==== PASSAGE TO READ

Systematic Relationships for Improved ASR

Better ASR for low resource varieties

We seek to take advantage of the systematic relationships between languages—the consequence of regular sound change and morphological developments—to build better ASR systems for low-resource varieties given ASR models for high-resource varieties.

In (Chou et al., 2023), we collected a corpus of soap operas spoken in Taiwanese Hokkien, a low resource variety spoken in Taiwan, and trained E2E ASR models with (frozen) self-supervised speech representations. The S3M pretrained on Mandarin performed the best in our model, showing the effectiveness of transfer learning from a high resource sister language. However, the word error rates (WERs) were still abysmal due to the low amount of data.

========
==== MATERIAL SHOWN

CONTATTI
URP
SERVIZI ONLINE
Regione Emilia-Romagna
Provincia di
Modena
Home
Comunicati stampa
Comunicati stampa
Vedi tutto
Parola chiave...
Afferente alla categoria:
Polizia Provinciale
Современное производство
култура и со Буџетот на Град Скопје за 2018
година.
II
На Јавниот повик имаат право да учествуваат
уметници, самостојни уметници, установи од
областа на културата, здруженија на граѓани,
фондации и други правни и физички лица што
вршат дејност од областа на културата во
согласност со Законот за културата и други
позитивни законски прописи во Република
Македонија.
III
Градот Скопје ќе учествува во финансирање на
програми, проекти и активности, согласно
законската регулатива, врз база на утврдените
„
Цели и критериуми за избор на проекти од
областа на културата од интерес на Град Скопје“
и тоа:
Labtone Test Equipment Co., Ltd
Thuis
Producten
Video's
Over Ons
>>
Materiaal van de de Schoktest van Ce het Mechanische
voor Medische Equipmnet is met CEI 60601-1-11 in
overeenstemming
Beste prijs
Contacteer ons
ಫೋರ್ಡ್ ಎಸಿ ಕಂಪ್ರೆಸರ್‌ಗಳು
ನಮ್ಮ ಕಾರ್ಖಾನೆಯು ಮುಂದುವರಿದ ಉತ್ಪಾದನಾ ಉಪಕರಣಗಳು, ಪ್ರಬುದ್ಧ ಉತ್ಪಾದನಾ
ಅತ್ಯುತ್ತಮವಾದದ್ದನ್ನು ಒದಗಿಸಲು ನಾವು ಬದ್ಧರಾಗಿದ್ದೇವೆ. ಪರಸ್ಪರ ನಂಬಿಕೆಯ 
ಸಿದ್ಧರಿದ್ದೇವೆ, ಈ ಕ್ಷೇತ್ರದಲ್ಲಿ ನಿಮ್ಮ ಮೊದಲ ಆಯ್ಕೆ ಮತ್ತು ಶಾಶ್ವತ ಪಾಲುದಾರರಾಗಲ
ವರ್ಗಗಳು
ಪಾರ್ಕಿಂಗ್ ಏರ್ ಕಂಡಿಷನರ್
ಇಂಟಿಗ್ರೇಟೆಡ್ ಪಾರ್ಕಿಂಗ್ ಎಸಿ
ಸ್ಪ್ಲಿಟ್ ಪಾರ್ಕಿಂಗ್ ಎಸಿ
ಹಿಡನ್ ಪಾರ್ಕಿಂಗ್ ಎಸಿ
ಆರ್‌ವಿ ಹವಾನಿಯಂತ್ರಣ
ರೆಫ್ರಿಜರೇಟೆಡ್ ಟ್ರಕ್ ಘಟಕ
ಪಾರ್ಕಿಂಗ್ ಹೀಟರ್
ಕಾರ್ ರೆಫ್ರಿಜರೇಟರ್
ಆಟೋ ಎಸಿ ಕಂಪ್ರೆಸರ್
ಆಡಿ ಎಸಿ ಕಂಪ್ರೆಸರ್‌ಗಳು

========

■ TASKS TO CARRY OUT ■
1: Reproduce the portion of the passage on improving ASR that begins at the words "In (Chou et" and stops after the words "amount of data.".
2: Summarize the passage on improving ASR in two sentences.
3: Write the next part of the passage on improving ASR, picking up after its last sentence.

■ EXPECTED RESULTS ■
1:
In (Chou et al., 2023), we collected a corpus of soap operas spoken in Taiwanese Hokkien, a low resource variety spoken in Taiwan, and trained E2E ASR models with (frozen) self-supervised speech representations. The S3M pretrained on Mandarin performed the best in our model, showing the effectiveness of transfer learning from a high resource sister language. However, the word error rates (WERs) were still abysmal due to the low amount of data.

2: The work seeks to use the systematic relationships between languages, which result from regular sound change and morphological developments, to build better ASR systems for low-resource varieties given ASR models for high-resource varieties. In Chou et al. (2023), E2E ASR models trained on a corpus of Taiwanese Hokkien soap operas performed best with an S3M pretrained on Mandarin, which showed the effectiveness of transfer learning from a high-resource sister language, but word error rates remained abysmal because of the low amount of data.

3:
As we show in (Chang et al., 2024), SSL pre-training on Mainstream American English per se cannot generalize to unseen pronunciation variants in African American Vernacular English in a zero shot manner, despite being touted for their ability to lower WERs with less data and for the linguistic (phonetic, phonological, etc) information they encode. This motivates a new approach based on speech in-context learning and on the regularity of sound change.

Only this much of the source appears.